I was so moved, I couldn’t help but respond. I sent Josh an e-mail that read: Your tribute touched me and not simply because it is beautiful. It touched me because I, too, fear most my father’s death. He’s that much a part of me. It touched me because my father, too, is one of those to whom others are naturally drawn. A man of great gentleness and compassion. It touched me most deeply, though, because I have two step children and two adopted children, and your love for your father helps relieve my other great fear: Can they love me as I love my father despite the fact that I’m not their "real" father (as the cruel and ignorant among us say)? You’ve provided an affirmative answer. It is possible.

When I adopted my two oldest children, a relative remarked that I’d never have the bond with them that "real" parents and children have. They’re not my blood -- they’re not even my race. And they’re "damaged goods" (both were special needs adoptions). I was certain I could love these children no more than I did, so what was I missing?
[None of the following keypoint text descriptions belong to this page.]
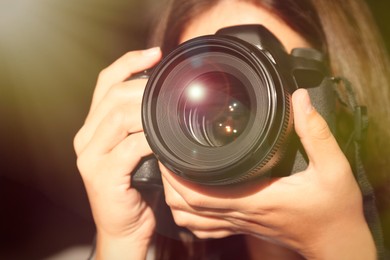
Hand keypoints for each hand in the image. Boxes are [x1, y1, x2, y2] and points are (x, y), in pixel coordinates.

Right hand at [74, 47, 161, 258]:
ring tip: (171, 113)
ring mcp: (90, 156)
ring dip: (149, 112)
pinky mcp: (102, 175)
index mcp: (93, 126)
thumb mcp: (137, 149)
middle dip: (145, 88)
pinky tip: (166, 142)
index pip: (106, 83)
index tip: (156, 54)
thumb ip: (142, 125)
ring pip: (120, 117)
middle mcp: (86, 137)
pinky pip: (131, 148)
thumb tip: (167, 99)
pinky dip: (152, 141)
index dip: (129, 63)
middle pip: (114, 96)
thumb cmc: (137, 186)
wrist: (125, 226)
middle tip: (172, 91)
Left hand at [161, 88, 375, 258]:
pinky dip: (191, 214)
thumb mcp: (333, 169)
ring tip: (173, 172)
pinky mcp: (245, 225)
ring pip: (191, 220)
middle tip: (165, 155)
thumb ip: (316, 132)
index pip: (197, 194)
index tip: (167, 151)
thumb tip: (299, 100)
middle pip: (185, 207)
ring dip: (176, 199)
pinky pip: (207, 227)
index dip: (174, 175)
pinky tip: (191, 198)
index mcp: (254, 199)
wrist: (337, 243)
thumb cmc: (334, 211)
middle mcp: (240, 214)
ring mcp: (240, 223)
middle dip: (167, 182)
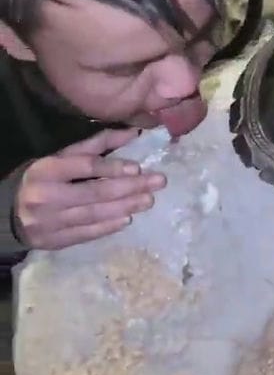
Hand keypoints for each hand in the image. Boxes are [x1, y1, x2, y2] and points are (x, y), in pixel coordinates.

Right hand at [13, 129, 165, 250]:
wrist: (10, 214)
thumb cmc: (44, 179)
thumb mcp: (61, 158)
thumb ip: (96, 145)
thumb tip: (134, 133)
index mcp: (48, 170)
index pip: (85, 167)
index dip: (113, 167)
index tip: (138, 167)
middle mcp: (48, 196)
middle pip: (95, 192)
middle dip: (130, 187)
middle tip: (157, 182)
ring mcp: (50, 222)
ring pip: (95, 214)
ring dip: (126, 206)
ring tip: (148, 200)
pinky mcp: (55, 241)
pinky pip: (87, 233)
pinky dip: (109, 226)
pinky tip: (127, 218)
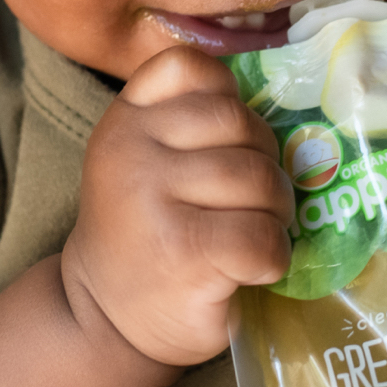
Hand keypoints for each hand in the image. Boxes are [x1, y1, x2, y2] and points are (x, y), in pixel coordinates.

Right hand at [63, 46, 292, 366]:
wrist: (102, 319)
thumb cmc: (145, 235)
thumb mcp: (147, 162)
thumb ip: (191, 125)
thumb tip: (284, 114)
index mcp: (127, 119)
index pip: (192, 67)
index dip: (228, 100)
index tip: (226, 143)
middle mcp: (132, 148)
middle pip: (240, 124)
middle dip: (265, 163)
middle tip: (253, 203)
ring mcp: (154, 197)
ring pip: (258, 179)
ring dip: (276, 214)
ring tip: (254, 235)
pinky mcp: (184, 249)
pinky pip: (263, 236)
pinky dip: (274, 258)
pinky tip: (252, 269)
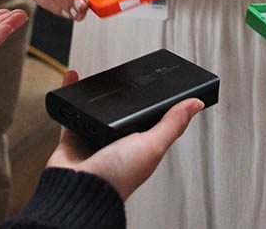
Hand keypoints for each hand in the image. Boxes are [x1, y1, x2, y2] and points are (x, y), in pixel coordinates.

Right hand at [47, 71, 203, 199]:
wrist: (77, 189)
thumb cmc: (117, 177)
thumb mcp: (152, 146)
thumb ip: (172, 124)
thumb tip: (196, 104)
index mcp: (139, 147)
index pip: (149, 120)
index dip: (153, 104)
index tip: (156, 84)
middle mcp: (117, 144)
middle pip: (121, 114)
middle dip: (122, 99)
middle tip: (125, 78)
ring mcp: (94, 140)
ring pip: (95, 111)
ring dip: (96, 94)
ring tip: (100, 78)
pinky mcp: (73, 136)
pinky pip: (71, 109)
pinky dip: (70, 92)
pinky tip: (73, 76)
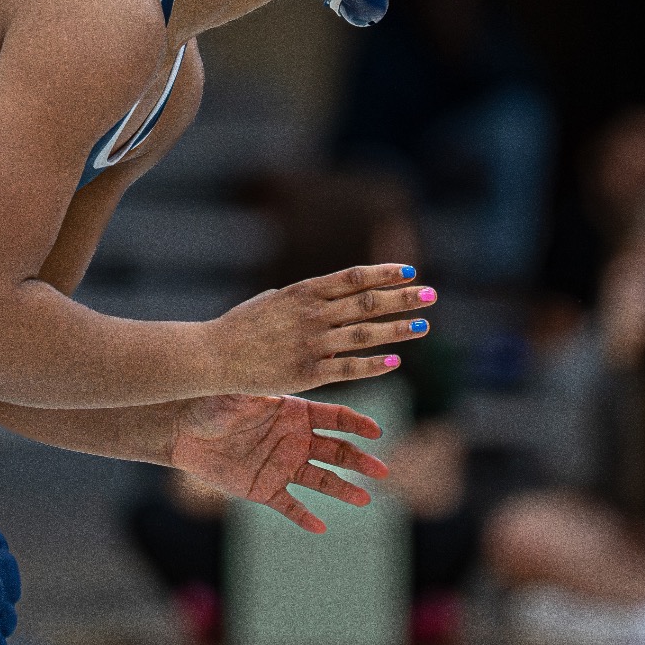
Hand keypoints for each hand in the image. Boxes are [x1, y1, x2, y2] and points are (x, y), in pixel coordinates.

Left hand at [169, 393, 388, 532]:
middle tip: (382, 471)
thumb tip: (284, 370)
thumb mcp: (238, 392)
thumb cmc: (210, 403)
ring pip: (321, 480)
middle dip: (360, 461)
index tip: (376, 431)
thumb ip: (262, 387)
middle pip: (336, 451)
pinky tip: (321, 527)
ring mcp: (282, 465)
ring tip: (365, 499)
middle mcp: (294, 440)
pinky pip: (289, 505)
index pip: (334, 418)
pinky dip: (304, 516)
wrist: (183, 430)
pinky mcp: (265, 488)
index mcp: (294, 413)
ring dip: (343, 490)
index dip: (356, 424)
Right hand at [203, 263, 434, 394]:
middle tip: (431, 295)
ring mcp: (313, 343)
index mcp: (305, 291)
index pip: (355, 277)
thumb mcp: (272, 299)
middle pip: (369, 302)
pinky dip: (374, 364)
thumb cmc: (239, 326)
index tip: (409, 272)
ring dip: (398, 329)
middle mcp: (314, 313)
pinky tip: (395, 361)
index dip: (385, 274)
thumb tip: (321, 292)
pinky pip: (349, 368)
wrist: (213, 355)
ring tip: (424, 326)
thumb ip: (300, 297)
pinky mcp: (308, 373)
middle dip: (404, 298)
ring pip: (366, 334)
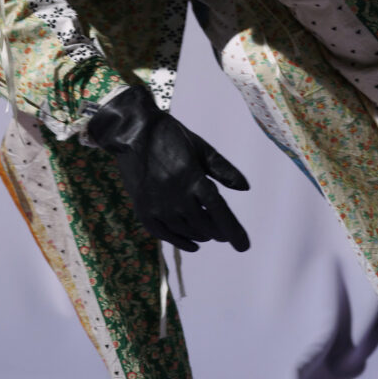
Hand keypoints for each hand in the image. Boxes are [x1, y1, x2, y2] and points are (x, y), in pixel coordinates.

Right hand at [88, 85, 249, 252]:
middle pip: (204, 224)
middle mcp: (175, 196)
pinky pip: (165, 234)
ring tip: (210, 234)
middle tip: (226, 234)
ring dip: (202, 235)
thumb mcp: (200, 148)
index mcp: (193, 177)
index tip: (244, 246)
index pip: (218, 210)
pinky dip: (181, 242)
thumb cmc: (171, 136)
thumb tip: (245, 188)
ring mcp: (157, 205)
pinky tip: (192, 245)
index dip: (233, 230)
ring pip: (186, 231)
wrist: (132, 132)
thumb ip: (222, 169)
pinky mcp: (143, 210)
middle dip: (219, 232)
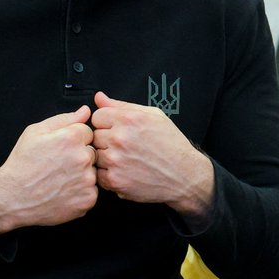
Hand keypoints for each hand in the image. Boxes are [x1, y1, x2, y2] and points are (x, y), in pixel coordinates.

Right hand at [0, 106, 97, 233]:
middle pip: (92, 152)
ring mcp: (86, 180)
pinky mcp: (87, 199)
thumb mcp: (35, 133)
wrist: (12, 199)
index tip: (60, 150)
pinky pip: (91, 191)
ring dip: (81, 175)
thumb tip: (85, 111)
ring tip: (58, 180)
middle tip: (58, 166)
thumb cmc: (22, 165)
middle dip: (78, 157)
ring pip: (92, 172)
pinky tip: (63, 192)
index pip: (87, 132)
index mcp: (71, 138)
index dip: (73, 140)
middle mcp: (82, 158)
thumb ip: (64, 119)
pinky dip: (80, 193)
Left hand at [90, 91, 214, 221]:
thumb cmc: (171, 144)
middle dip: (107, 140)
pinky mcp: (114, 180)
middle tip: (126, 146)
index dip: (107, 123)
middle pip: (94, 136)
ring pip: (95, 155)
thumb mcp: (153, 116)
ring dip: (107, 157)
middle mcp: (120, 138)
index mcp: (128, 119)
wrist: (184, 174)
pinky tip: (125, 171)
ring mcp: (115, 160)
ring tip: (127, 159)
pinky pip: (98, 174)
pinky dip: (109, 174)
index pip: (97, 116)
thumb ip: (123, 105)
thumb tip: (99, 97)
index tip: (118, 130)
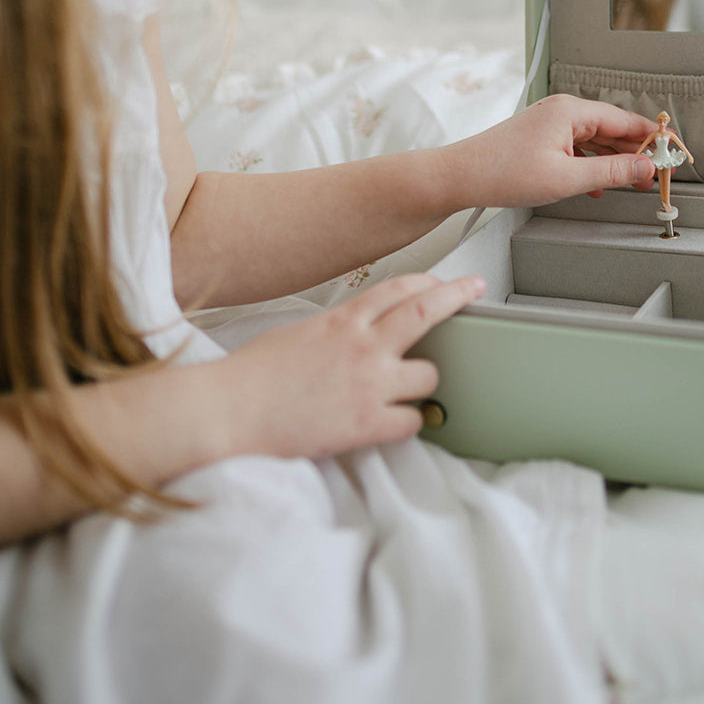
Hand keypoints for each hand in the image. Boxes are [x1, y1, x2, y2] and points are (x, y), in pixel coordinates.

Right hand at [219, 271, 483, 458]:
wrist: (228, 411)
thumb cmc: (251, 375)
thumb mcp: (298, 333)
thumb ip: (334, 330)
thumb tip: (352, 332)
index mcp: (342, 320)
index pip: (398, 289)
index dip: (429, 281)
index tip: (447, 280)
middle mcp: (362, 346)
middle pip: (426, 312)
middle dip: (457, 296)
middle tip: (475, 290)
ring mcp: (368, 384)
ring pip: (430, 373)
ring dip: (425, 380)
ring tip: (414, 387)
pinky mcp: (366, 424)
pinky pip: (413, 421)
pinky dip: (410, 422)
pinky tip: (397, 423)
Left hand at [450, 94, 656, 206]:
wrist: (461, 176)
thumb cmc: (503, 172)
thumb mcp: (567, 178)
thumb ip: (611, 173)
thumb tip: (643, 168)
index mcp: (571, 111)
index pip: (626, 119)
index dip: (653, 138)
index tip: (673, 151)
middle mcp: (562, 111)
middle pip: (613, 128)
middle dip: (636, 152)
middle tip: (658, 173)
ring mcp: (550, 124)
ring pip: (596, 139)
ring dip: (615, 161)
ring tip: (634, 183)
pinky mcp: (541, 138)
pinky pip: (578, 147)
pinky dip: (592, 165)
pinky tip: (597, 186)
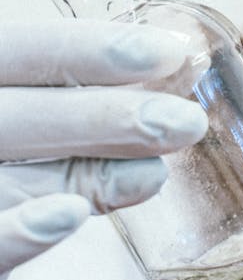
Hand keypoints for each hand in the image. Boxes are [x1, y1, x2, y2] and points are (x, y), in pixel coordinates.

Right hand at [0, 21, 206, 279]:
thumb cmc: (6, 165)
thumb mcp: (33, 127)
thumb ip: (83, 106)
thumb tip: (180, 76)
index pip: (17, 49)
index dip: (89, 47)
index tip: (170, 53)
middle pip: (14, 114)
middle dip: (106, 115)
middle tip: (187, 123)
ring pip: (4, 178)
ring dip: (82, 173)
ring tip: (155, 175)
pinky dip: (18, 232)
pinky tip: (70, 217)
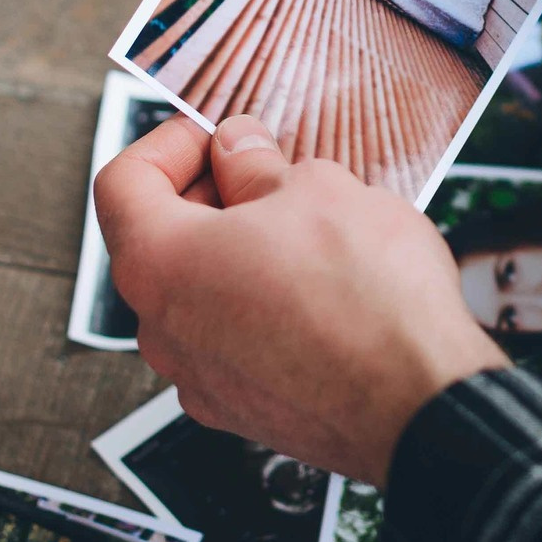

Maybe it was that they could not love me.

When I married my wife and became dad to her two young children (from a previous marriage), the same thing happened. I’d forever be something less than their "real" dad, and they’d forever be something less than "my" children. But my love for them was all encompassing, so what’s the problem? The old fear came again: Maybe they can’t love me as blood-related children love their fathers.

When our first child was born -- my fifth child, but my first "biological" child -- I knew half of what I was told was wrong. The love I have for my adopted, step and bio-children differs in neither quality nor depth.
But, again, what of their love for me? Is it possible?

Today, I have an answer. Yes, it is. For this, you have my eternal gratitude.